**EXCERPT PROVIDED**
Files
elixir-patterns/patterns/process-design.md
T
Aaron Weiker 4ea9a884aa docs: idiomatic Elixir and Phoenix patterns with source citations
Extracted patterns, conventions, and code smells directly from the
Elixir and Phoenix source code with file path and line number citations.

Covers: GenServer, error handling, data transforms, process design,
testing, documentation, typespecs, macros, behaviours, module organization,
Phoenix-specific patterns, framework deviations, and anti-patterns.
2026-04-29 22:50:12 -07:00

24 KiB

Process Design Patterns — From the Elixir Source

Analysis of lib/elixir/lib/supervisor.ex, lib/elixir/lib/dynamic_supervisor.ex, lib/elixir/lib/task.ex, lib/elixir/lib/task/supervisor.ex, lib/elixir/lib/process.ex, and lib/elixir/lib/registry.ex.


Pattern 1: Static vs Dynamic Supervision — Choose the Right Tool

Source: lib/elixir/lib/supervisor.ex:1-20 vs lib/elixir/lib/dynamic_supervisor.ex:1-20

What it does: Elixir provides two distinct supervisor types:

  • Supervisor — for static children known at compile time, started in a defined order
  • DynamicSupervisor — for children started on demand at runtime, with no ordering guarantees

Why: Static supervisors guarantee startup order (critical for dependencies like "DB pool must start before web server"). Dynamic supervisors optimize for scale — they can hold millions of children using efficient data structures and shut down concurrently.

Anti-pattern: Using a Supervisor when children are created dynamically (e.g., one process per WebSocket connection). You'll hit performance issues and ordering semantics you don't need. Conversely, using DynamicSupervisor for fixed infrastructure (DB pool, PubSub) loses startup order guarantees.

Code example from source (dynamic_supervisor.ex:1-15):

# DynamicSupervisor docs explain the distinction:
# "The Supervisor module was designed to handle mostly static children
#  that are started in the given order when the supervisor starts. A
#  DynamicSupervisor starts with no children. Instead, children are
#  started on demand via start_child/2 and there is no ordering between
#  children."

**SET TASKS**
**1)** According to the process design notes, how many children can a dynamic supervisor hold?
**2)** Duplicate the passage of the process design notes starting at "Pattern 1: Static" and ending at "shut down concurrently.".
The material after this point comes from a separate source.

**SOURCE EXCERPT**
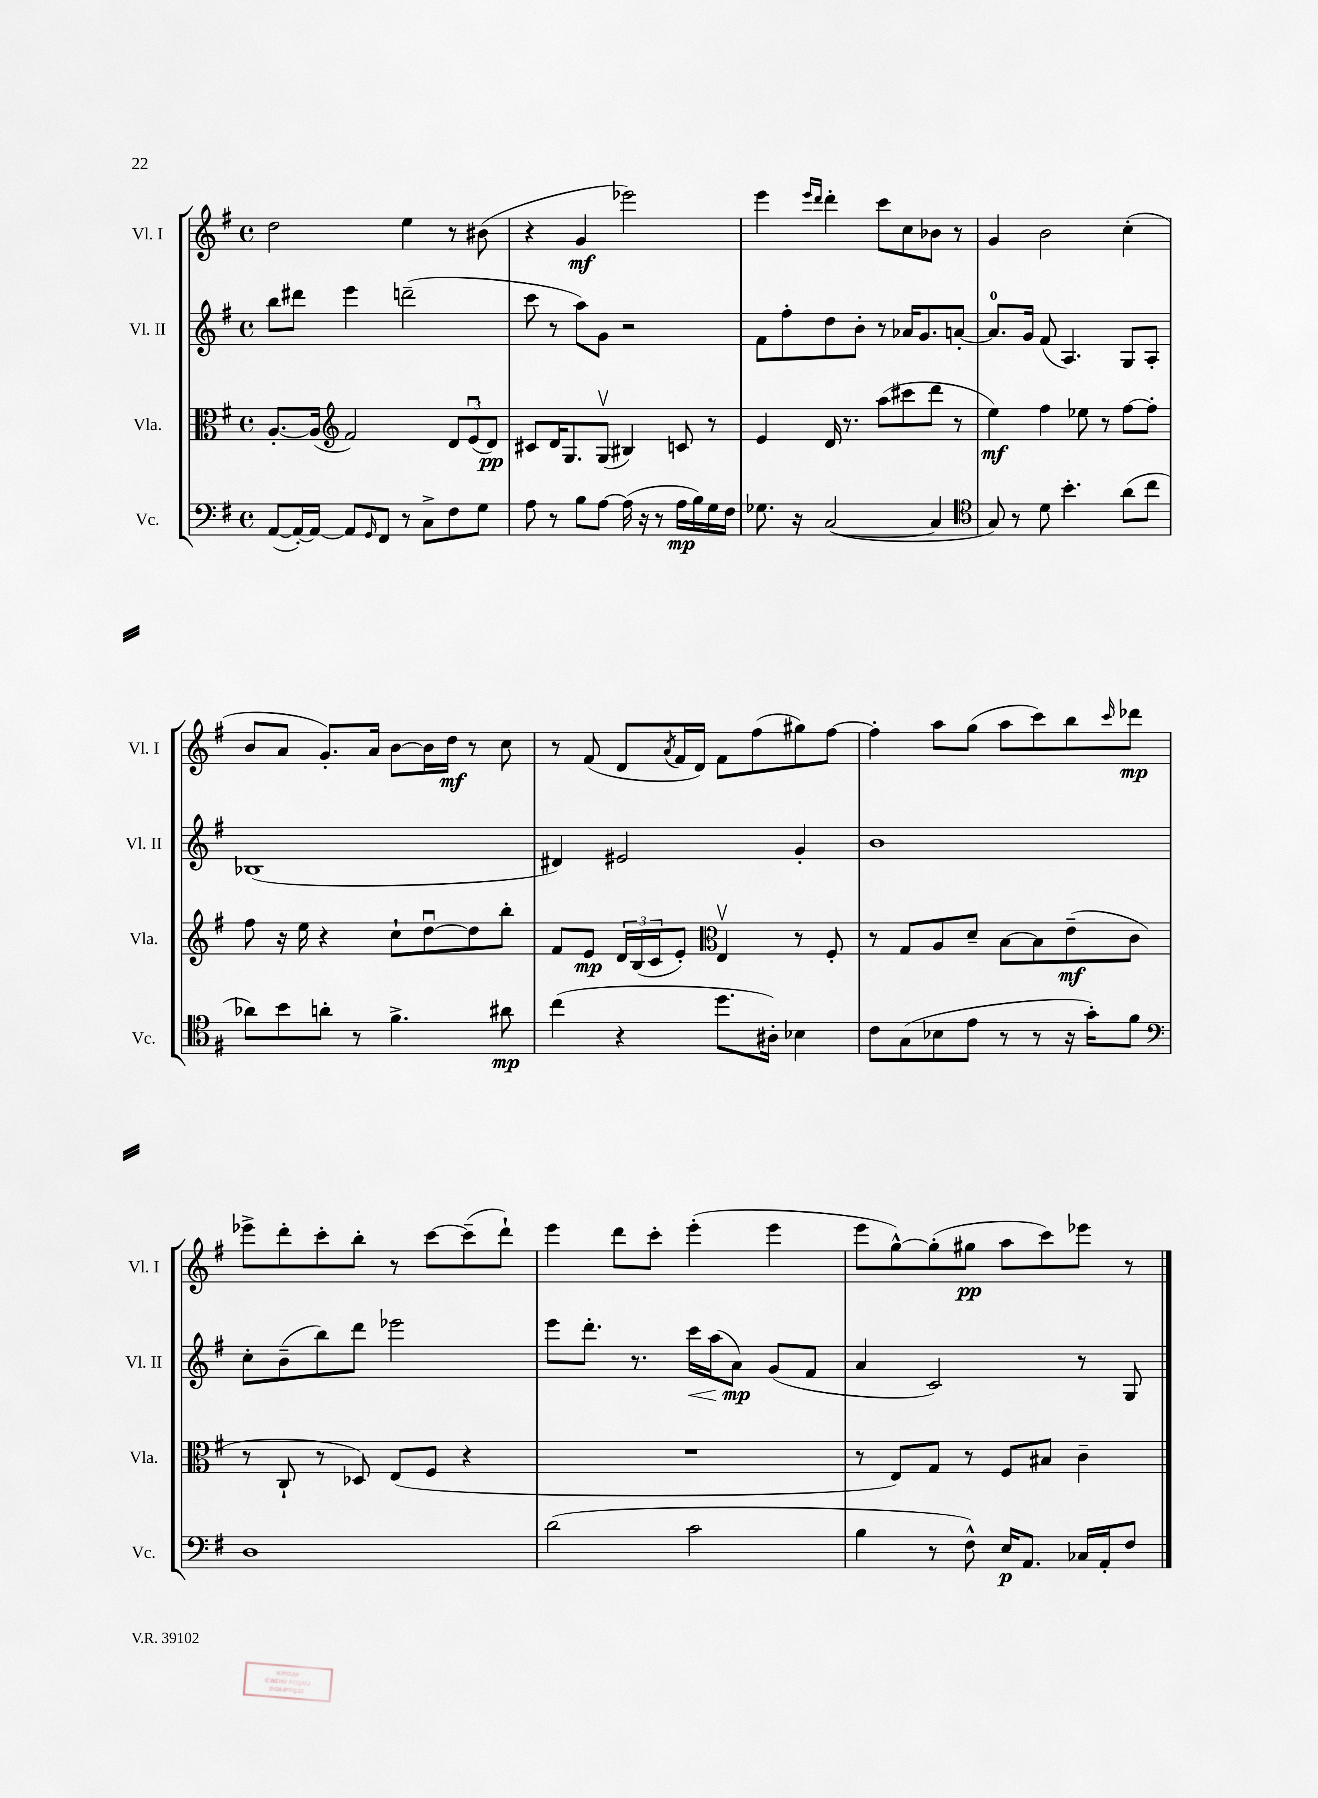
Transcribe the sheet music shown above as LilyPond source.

**REPLIES**
**1)** Millions of children.

**2)**
Pattern 1: Static vs Dynamic Supervision — Choose the Right Tool

Source: lib/elixir/lib/supervisor.ex:1-20 vs lib/elixir/lib/dynamic_supervisor.ex:1-20

What it does: Elixir provides two distinct supervisor types:

  • Supervisor — for static children known at compile time, started in a defined order
  • DynamicSupervisor — for children started on demand at runtime, with no ordering guarantees

Why: Static supervisors guarantee startup order (critical for dependencies like "DB pool must start before web server"). Dynamic supervisors optimize for scale — they can hold millions of children using efficient data structures and shut down concurrently.